● WHAT YOU HAVE TO DO
The entire listing below is to be transcribed without a single slip.

● COLLECTED MATERIAL
┄┄┄┄┄┄┄┄┄┄┄┄┄┄┄┄┄┄┄┄

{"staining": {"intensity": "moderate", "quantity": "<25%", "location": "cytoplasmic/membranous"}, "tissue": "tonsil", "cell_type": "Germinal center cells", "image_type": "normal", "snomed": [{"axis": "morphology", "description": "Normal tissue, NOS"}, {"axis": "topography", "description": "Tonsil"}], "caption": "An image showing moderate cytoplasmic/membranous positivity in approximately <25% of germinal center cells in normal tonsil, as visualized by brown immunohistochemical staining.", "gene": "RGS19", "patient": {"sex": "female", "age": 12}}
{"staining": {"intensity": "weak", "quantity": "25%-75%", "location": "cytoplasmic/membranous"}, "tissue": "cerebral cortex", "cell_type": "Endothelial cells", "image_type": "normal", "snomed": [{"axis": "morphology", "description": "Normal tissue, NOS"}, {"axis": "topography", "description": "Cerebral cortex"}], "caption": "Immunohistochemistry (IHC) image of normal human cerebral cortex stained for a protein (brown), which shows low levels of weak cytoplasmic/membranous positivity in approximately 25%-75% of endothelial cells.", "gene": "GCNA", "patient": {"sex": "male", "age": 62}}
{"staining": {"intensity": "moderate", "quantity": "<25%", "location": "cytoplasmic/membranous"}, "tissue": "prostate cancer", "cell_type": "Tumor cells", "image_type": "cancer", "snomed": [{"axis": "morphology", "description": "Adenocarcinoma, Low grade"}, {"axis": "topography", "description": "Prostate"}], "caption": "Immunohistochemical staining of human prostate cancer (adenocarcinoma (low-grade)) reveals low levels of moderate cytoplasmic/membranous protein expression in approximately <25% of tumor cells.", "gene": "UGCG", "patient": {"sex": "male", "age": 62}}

┄┄┄┄┄┄┄┄┄┄┄┄┄┄┄┄┄┄┄┄

● ANSWER BOX
{"staining": {"intensity": "moderate", "quantity": "<25%", "location": "cytoplasmic/membranous"}, "tissue": "tonsil", "cell_type": "Germinal center cells", "image_type": "normal", "snomed": [{"axis": "morphology", "description": "Normal tissue, NOS"}, {"axis": "topography", "description": "Tonsil"}], "caption": "An image showing moderate cytoplasmic/membranous positivity in approximately <25% of germinal center cells in normal tonsil, as visualized by brown immunohistochemical staining.", "gene": "RGS19", "patient": {"sex": "female", "age": 12}}
{"staining": {"intensity": "weak", "quantity": "25%-75%", "location": "cytoplasmic/membranous"}, "tissue": "cerebral cortex", "cell_type": "Endothelial cells", "image_type": "normal", "snomed": [{"axis": "morphology", "description": "Normal tissue, NOS"}, {"axis": "topography", "description": "Cerebral cortex"}], "caption": "Immunohistochemistry (IHC) image of normal human cerebral cortex stained for a protein (brown), which shows low levels of weak cytoplasmic/membranous positivity in approximately 25%-75% of endothelial cells.", "gene": "GCNA", "patient": {"sex": "male", "age": 62}}
{"staining": {"intensity": "moderate", "quantity": "<25%", "location": "cytoplasmic/membranous"}, "tissue": "prostate cancer", "cell_type": "Tumor cells", "image_type": "cancer", "snomed": [{"axis": "morphology", "description": "Adenocarcinoma, Low grade"}, {"axis": "topography", "description": "Prostate"}], "caption": "Immunohistochemical staining of human prostate cancer (adenocarcinoma (low-grade)) reveals low levels of moderate cytoplasmic/membranous protein expression in approximately <25% of tumor cells.", "gene": "UGCG", "patient": {"sex": "male", "age": 62}}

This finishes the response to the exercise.